Car les manifestations « contre le coup d’État » ont réussi à briser une narration, volontiers reprise par une presse internationale, selon laquelle la chute du gouvernement serait le résultat d’un soulèvement de la rue et des élites contre la corruption. L’enquête Lava-Jato aura certes eu le mérite historique de faire trembler hauts cadres politiques et PDG d’entreprises jusqu’alors confortés dans une impunité réelle. Mais elle est aujourd’hui dénaturée par ses propres promoteurs, et récupérée par des institutions pour lesquelles la lutte contre la corruption n’est en rien une préoccupation.

Les dénonciations ont démontré aux plus ingénus que le PT a été incapable d’inventer une autre façon de faire de la politique, et notamment de financer ses campagnes électorales. Même si elles n’ont pas été prouvées pour l’instant, les accusations portées contre Lula – avoir bénéficié de faveurs d’entreprises mouillées dans la corruption de Petrobras – doivent faire l’objet d’une véritable investigation. Cette dernière aura lieu, qu’elle soit ordonnée par un juge de première instance ou, s’il devenait ministre, par une Cour suprême qui a démontré ces dernières années être au moins aussi rigoureuse.

De la même façon, si les accusations contre Dilma Rousseff récemment faites par un ex-sénateur du PT, Delcidio Amaral, en échange d’une promesse de réduction de peines étaient avérées – financement de campagne illégal et tentative d’obstruction de la justice –, sa destitution serait pratiquement inévitable. Le problème est que le processus a déjà pris des allures de farce.

Le président de l’Assemblée Eduardo Cunha a en effet profité du chaos juridico-institutionnel dans lequel était plongé le pays pour accélérer la mise en place de la commission parlementaire chargée d’examiner les éventuels « crimes de responsabilité » de la présidente. Il a même décidé que les sessions seraient quotidiennes, y compris lundi et vendredi, ce qui est exceptionnel à Brasilia. L’objectif serait que la commission recommande d’ici la fin avril à l’Assemblée plénière la destitution, celle-ci devant par la suite réunir les deux tiers des votes au parlement et au Sénat pour qu’elle soit effective.

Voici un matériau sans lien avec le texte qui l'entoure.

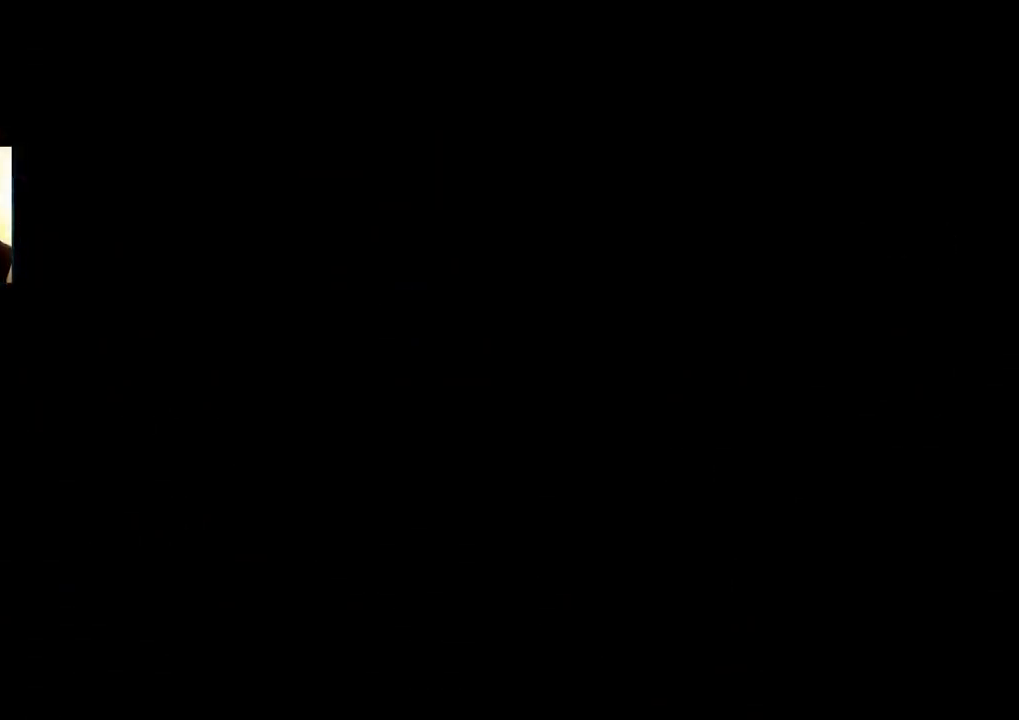
{"buttons": [], "left_stick": "center", "right_stick": "down", "events": [[117, "right_stick", "up-right"], [183, "right_stick", "left"], [233, "left_stick", "down-right"], [233, "right_stick", "down"], [300, "left_stick", "center"], [350, "right_stick", "up"], [433, "right_stick", "down"]]}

Il faut toutefois rappeler qu’Eduardo Cunha est inculpé de corruption – et non pas l’objet de soupçons comme Lula et Dilma – et au centre de plusieurs investigations après la découverte de 5 millions de dollars dans des comptes secrets en Suisse. La commission parlementaire, où il a réussi à faire nommer l’un des siens comme rapporteur, est loin d’être un modèle d’éthique. Des 65 députés y siégeant choisis, 36 font l’objet d’investigations pour crimes et corruption devant la Cour suprême.

On y retrouve notamment Paulo Maluf qui, sous le coup d’un mandat d’arrêt d’Interpol, n’a pas quitté le pays depuis des années – il a d’ailleurs été condamné en France pour blanchiment d’argent. Le président du Sénat, Renan Calheiros, dont le rôle sera central dans l’éventuelle destitution – c’est la chambre haute qui a le dernier mot sur la décision – est lui-même cité à plusieurs reprises dans l’enquête Lava-Jato.

Renan Calheiros est à peine mieux loti que le sénateur Aécio Neves, président du PSDB (Parti de la social-démocratie brésilienne, de droite) et candidat malheureux face à Dilma Rousseff en octobre 2014. Ce dernier revient au moins à cinq reprises dans le scandale de corruption de Petrobras, notamment dans les confessions du « repenti » Delcidio Amaral. Lequel a aussi clairement impliqué le vice-président Michel Temer, celui-là même qui serait chargé de terminer le mandat de Dilma Rousseff si elle était forcée de quitter le pouvoir.

Le panorama est bien plus ambigu, et pour la population, angoissant, que ce qu’il paraît donc de prime abord. En prétendant faire justice, quitte à sortir du cadre de la loi, en instrumentalisant la police et les médias, les magistrats conduits par Sergio Moro endossent un rôle politique dont la conséquence pratiquement inévitable sera de ramener au pouvoir des personnes et des partis au moins aussi corrompus que ceux qu’on en chasse. On connaît déjà les perdants. La démocratie brésilienne, et les classes populaires, dont les droits, déjà malmenés, seront remis en cause dès la chute du gouvernement.